In the USA, this causes about 3% of voters to not show up in safe states. In the USA, though, there are lots of down-ticket races you can still vote on. In Canada you have only one thing on the ballot, and there is nothing to show up for except sense of civic duty in a safe riding. (You also get to change the published numbers in a way nobody will notice when it comes to major candidates.) I will point out that I still voted, mostly because the recent law changes let me vote for the first time in years.

It's hard to compare, but in general you can't simply add the numbers from a hard fought race to a "do your civic duty race." They are two entirely different sorts of polls. What we want to know is, "if all voters felt their vote counted, what parties would they have supported." That's impossible to know precisely, though polling might be able to make guesses.

This is important, or was, because Trudeau promised but did not deliver electoral reform. People have spoken both of switching individual ridings to ranked choice or Approval Voting, and also to some sort of proportional representation based on real national popular votes. In such a syste, the Greens would have 22 seats instead of 3 if their popular vote was 6.5% -- a fairly big difference. There would also have been 5 seats for the far-right People's party. (Perversely, I think the totals for the minor parties are more likely to be accurate, because almost nobody who voted People's Party expected them to win, so they only voted to show up in the popular vote totals.)

If there were such an election, then the totals would be valid because all voters would be voting under the same incentives and weight. For now, we don't know too much.

Where would it lead?

It is generally viewed that the NDP, Greens and BQ mostly take votes away from the Liberals. Quebec used to be very Liberal until the BQ showed up, and it is a social democrat party whose primary focus is Quebec nationalism. Green and NDP voters are highly unlikely to rank the Tories 2nd choice. People's Party voters would have taken away from the Tories. As such, any ranked choice or approval system would probably have resulted in a Liberal majority. I say probably, though, because there are a lot of voters who might like the NDP or Greens more, but don't expect them to have a chance, and thus vote Liberal. If there are a lot of those, it could make a radical difference. There might also be more parties to further cloud the waters.
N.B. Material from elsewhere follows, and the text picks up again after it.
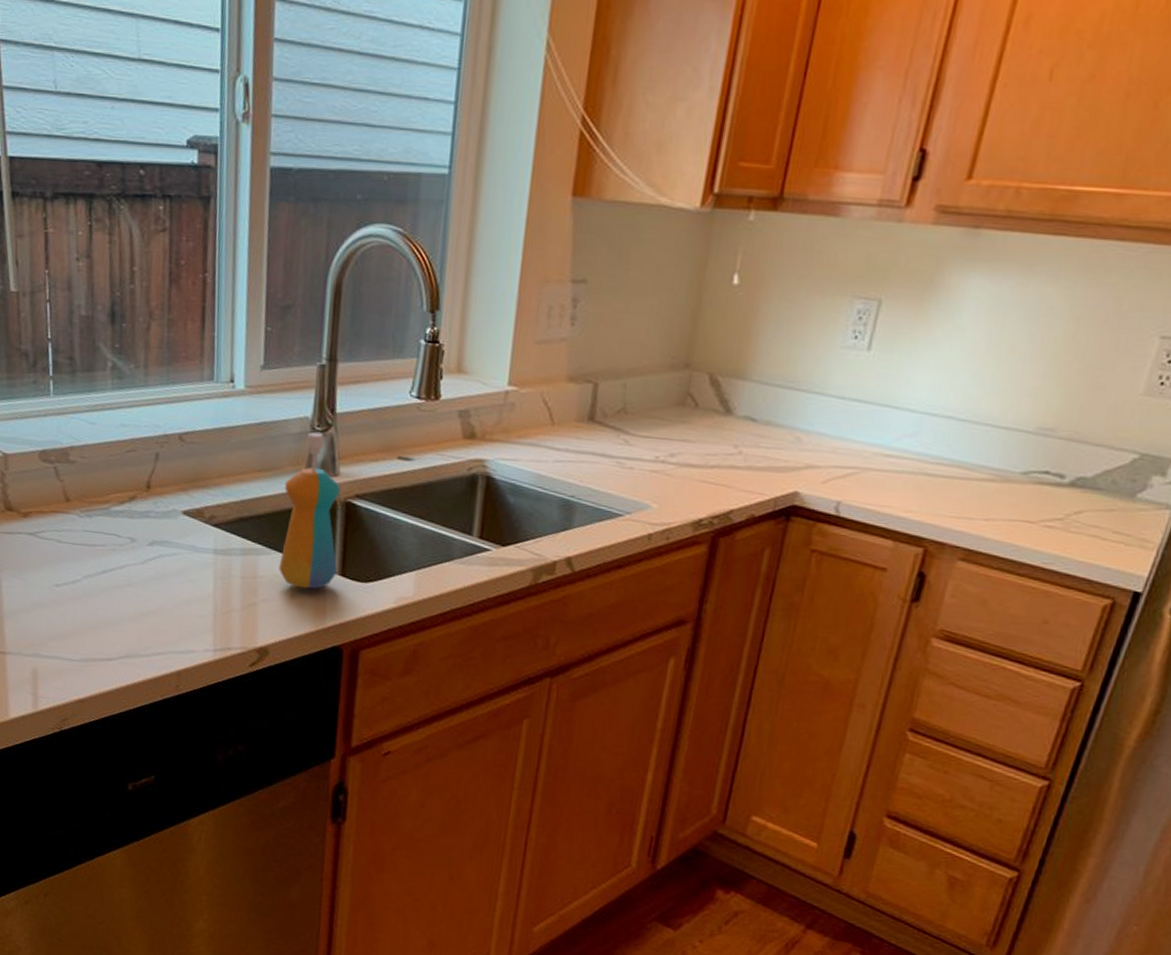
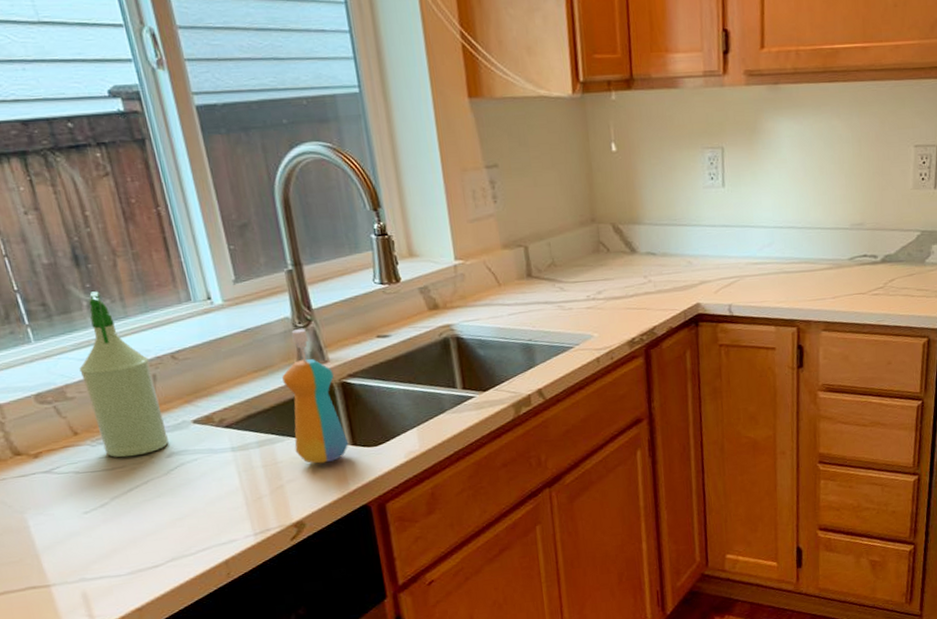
spray bottle: none [87,353,156,537] -> present [79,291,169,458]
With a proportional house, a majority government would be almost unheard of. Coalitions would be a must. Parties would even perhaps declare in advance (which they don't like to do) what coalition they might join.
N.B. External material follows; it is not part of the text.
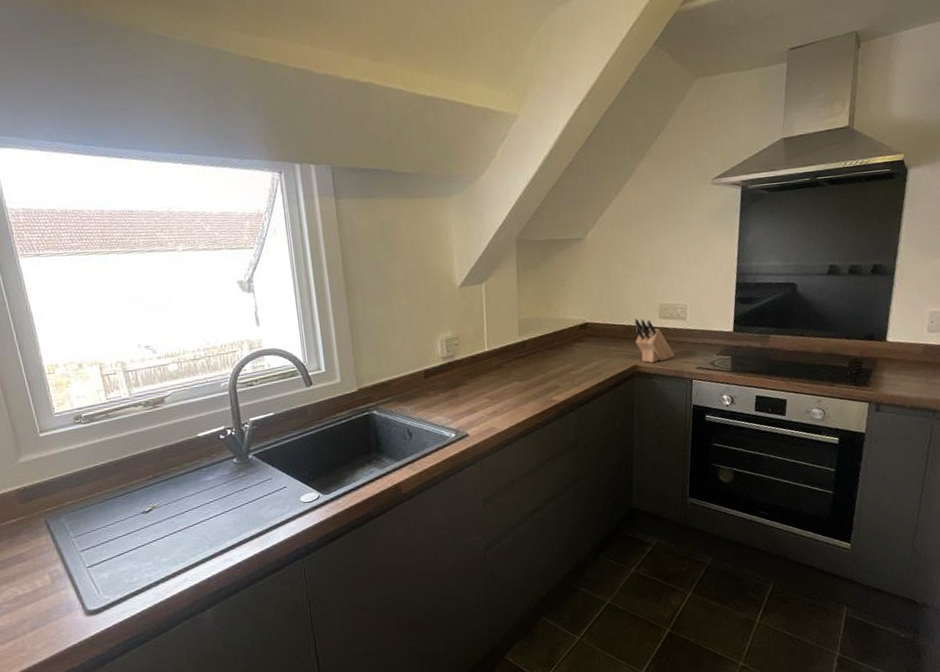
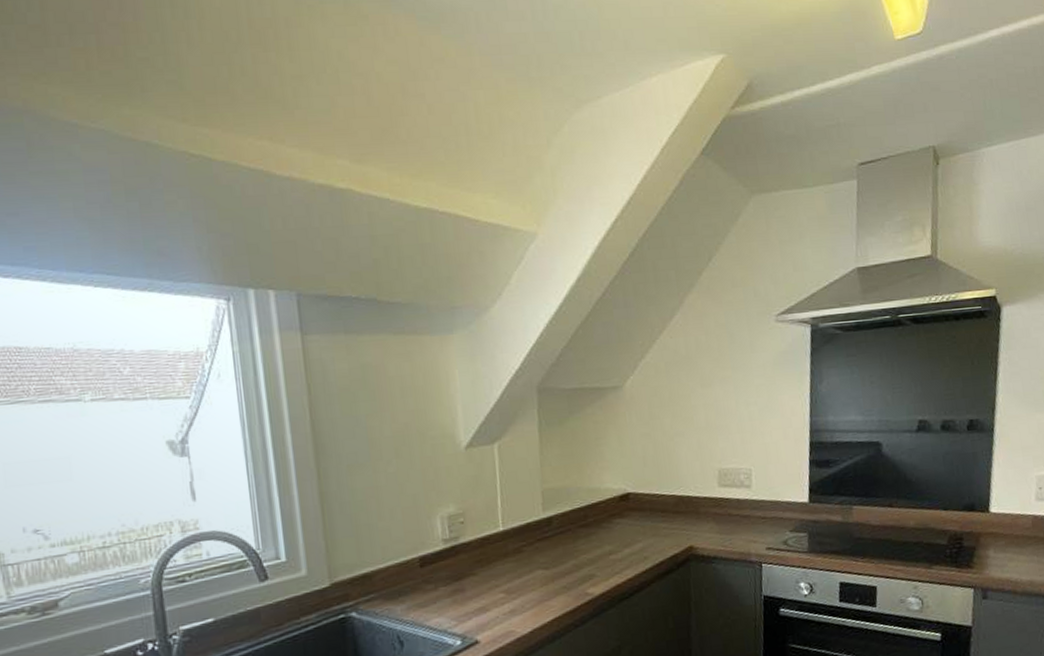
knife block: present [634,318,675,363] -> none [687,487,739,543]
A ranked choice proportional vote is unlikely, and would, today, result in solid Liberal power. I say today because any change in the rules causes the two leading parties to adjust their positions until they have a chance of victory again. Ranked choice proportional voting would result in regular near-ties, just as the US Presidential vote gets.

Will this happen

The problem is this -- with any change in system, somebody loses. If that somebody has power today under the old rules, they will fight to keep the old rules. If one of the major parties will lose, it's very difficult for it to happen. It can only happen when there is a strong majority party in power which thinks it will improve its chances under the new rules, and that's exactly the sort of power-consolidating rule change you would prefer not happen.

All the parties have taken electoral reform off the priority list for now. Who knows if it will show up again?
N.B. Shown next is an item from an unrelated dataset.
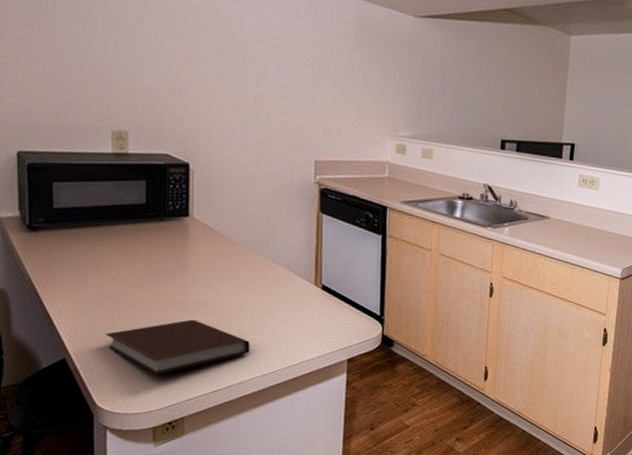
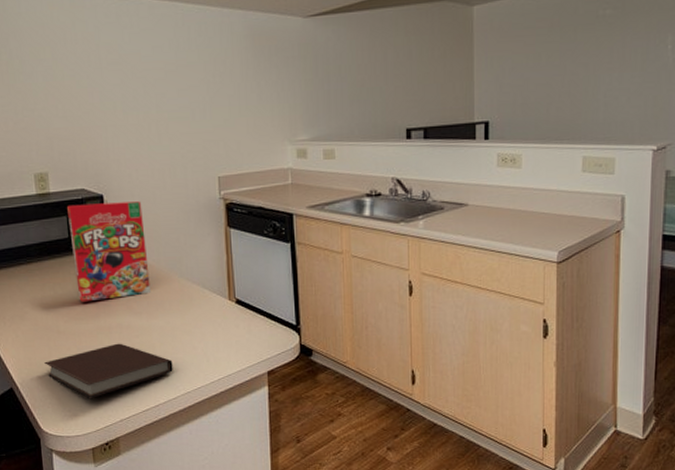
cereal box: none [147,169,233,274] -> present [67,201,151,302]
In the USA, it's a bit more interesting because each state sets its own rules. Nothing (except political pressure) stops any state from switching to ranked choice or approval for its Presidential vote. But political pressure is a big thing, and both parties can remember recent times when they would have suffered under any better voting system, and so they remain scared. As most people know, such a system would have thrown Florida and the USA to Gore in 2000, but probably would have thrown the USA to Bush in 1992 if more Perot voters had Bush as 2nd choice.

As you can see from the map, Canada is not just polarized on the rural-urban axis as the USA is. It's also regional and has been for a long time. In some ways it is going to get worse as the world oil economy shrinks and Alberta suffers.